In reality it actually is possible to design a system that stops people with only server-side access to WhatsApp reading messages, whilst still breaking if the clients are compromised, and which allows police to have targeted levels of access without any risk of universal master key leaks. There are lots of ways to do that. You can use secure enclaves, zero knowledge proofs, or more exotic algorithms. But it's also not really relevant to the point I'm making, which is about the No Type being presented to governments. There was surely a better example that could have been chosen for a Type 3 No.



> Too many tech people argue that giving police access to WhatsApp encryption is actually a Type 3 "it can't be done for fundamental physical reasons so it doesn't matter who demands it" problem, but that isn't true.

This is changing the goalposts.

Giving police access to whatsapp chat is trivially easy. But that's not the question.

The pro-surveillance people say "Give the good-guy police (whoever they are) access to everything and keep it secure from the Bad Guys Whom We Oppose (whoever they might be this week)". That one is indeed impossible due to the laws of information theory.

> without any risk of universal master key leaks

You're looking at a technical problem when this is not that, it is a humanity problem.

It's relatively easy to avoid e.g. master key leaks. That's an irrelevant implementation detail. What matters is that if some set of people have unfettered access to bypass all protections, then all the Bad Guys will also have that access soon enough because you can't keep people from getting corrupted/threatened. No matter how hard you wish, you can't. Humans are like that.


> That one is indeed impossible due to the laws of information theory ... it is a humanity problem

So, is this impossible due to human nature or the "laws of information theory"? Which is it? And if the latter what "law" are you thinking of, exactly? Can you name these laws?

Here's the problem: it's neither impossible mathematically nor practically. Remember the kerfuffle over the NSA's backdoored ECDRBG algorithm? That was a very pure textbook example of what's possible, it would have allowed the NSA and only the NSA to decrypt TLS streams using it. According to you that would have been physically impossible due to violating some sort of law, but it's not. Cryptographers know how to construct such systems, there are many ways.

But the existence of such solutions doesn't even matter. Lawful intercept abilities have existed for ages, governments will happily accept a solution of just turning off E2E encryption entirely, and the possibility that governments or tech firms will get hacked doesn't bother them because that's a transient problem that can be made hard by throwing money at it.

They also don't care about corruption because the countries demanding this have low levels of it. Governments are the original experts in corruption, you might say, and have evolved a lot of different mechanisms to fight it. Finally, remember that all these systems are already hackable or corruptible. Pay off someone who works on the WhatsApp mobile app team and unless Meta's internal controls detect it, it's game over.


> So, is this impossible due to human nature or the "laws of information theory"? Which is it? And if the latter what "law" are you thinking of, exactly? Can you name these laws?

Yes. It's simple, if you send information in a recoverable way to another entity, they can recover it. If that entity involves humans, they can and will with 100% certainty be corrupted or threatened to obtain the information improperly.

> Remember the kerfuffle over the NSA's backdoored ECDRBG algorithm?

Amusing that your example is a counterexample to your thesis. Exactly. Backdoors never serve only their would-be masters. That's the impossible part.

If this is not blindingly obvious by now, I fail at being able to explain it better.


The backdoor in the EC DRBG algorithm was detected but never leaked because to actually open that back door required a key only the NSA had, but that key itself never leaked. Only the NSA could decrypt streams that used this PRNG. To everyone else they remained undecryptable.

So it's not a counter-example and your amusement is misplaced.

- Exercise data

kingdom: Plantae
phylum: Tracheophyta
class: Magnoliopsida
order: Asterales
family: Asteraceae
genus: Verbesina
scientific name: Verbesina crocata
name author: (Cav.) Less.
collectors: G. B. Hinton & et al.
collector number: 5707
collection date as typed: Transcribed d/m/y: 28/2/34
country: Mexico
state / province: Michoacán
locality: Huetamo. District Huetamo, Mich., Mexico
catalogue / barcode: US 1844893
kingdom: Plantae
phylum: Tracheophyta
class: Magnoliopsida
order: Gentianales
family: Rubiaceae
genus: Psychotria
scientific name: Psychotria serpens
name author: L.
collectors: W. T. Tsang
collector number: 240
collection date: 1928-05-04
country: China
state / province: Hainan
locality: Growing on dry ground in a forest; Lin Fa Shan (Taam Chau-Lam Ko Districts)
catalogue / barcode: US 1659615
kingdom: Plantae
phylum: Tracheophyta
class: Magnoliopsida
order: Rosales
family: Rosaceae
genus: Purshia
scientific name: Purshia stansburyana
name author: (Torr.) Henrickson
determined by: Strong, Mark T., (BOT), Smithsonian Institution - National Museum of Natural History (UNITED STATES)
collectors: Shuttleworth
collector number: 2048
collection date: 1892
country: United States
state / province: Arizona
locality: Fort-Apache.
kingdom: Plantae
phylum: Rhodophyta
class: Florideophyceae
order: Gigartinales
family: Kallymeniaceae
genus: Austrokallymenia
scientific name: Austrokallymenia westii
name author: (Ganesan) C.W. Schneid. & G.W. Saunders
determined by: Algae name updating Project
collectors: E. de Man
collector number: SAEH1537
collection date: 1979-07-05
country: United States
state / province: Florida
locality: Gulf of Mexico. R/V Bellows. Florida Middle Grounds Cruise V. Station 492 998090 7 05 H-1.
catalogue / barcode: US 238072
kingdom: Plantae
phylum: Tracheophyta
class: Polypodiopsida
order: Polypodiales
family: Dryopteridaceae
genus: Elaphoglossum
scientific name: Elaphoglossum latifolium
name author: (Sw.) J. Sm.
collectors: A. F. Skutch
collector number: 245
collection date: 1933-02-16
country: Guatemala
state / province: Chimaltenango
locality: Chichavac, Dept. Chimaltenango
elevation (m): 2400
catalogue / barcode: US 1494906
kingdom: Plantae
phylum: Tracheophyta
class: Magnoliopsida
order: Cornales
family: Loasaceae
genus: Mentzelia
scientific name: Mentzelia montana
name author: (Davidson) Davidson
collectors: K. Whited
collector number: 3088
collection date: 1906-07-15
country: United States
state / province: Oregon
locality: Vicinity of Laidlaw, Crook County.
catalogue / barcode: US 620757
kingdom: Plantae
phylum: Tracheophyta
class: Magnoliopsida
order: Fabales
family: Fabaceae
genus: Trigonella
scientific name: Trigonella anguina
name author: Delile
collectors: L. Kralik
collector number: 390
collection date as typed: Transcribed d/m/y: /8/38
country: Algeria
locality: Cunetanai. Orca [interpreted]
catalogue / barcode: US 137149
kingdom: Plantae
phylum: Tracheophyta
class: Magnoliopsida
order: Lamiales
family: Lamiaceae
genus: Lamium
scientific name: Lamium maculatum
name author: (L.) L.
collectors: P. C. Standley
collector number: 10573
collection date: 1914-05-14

- Exercise requirements
Reproduce verbatim the stretch of the WhatsApp encryption debate from "In reality it" through "a Type 3 No.".

- Task answer
In reality it actually is possible to design a system that stops people with only server-side access to WhatsApp reading messages, whilst still breaking if the clients are compromised, and which allows police to have targeted levels of access without any risk of universal master key leaks. There are lots of ways to do that. You can use secure enclaves, zero knowledge proofs, or more exotic algorithms. But it's also not really relevant to the point I'm making, which is about the No Type being presented to governments. There was surely a better example that could have been chosen for a Type 3 No.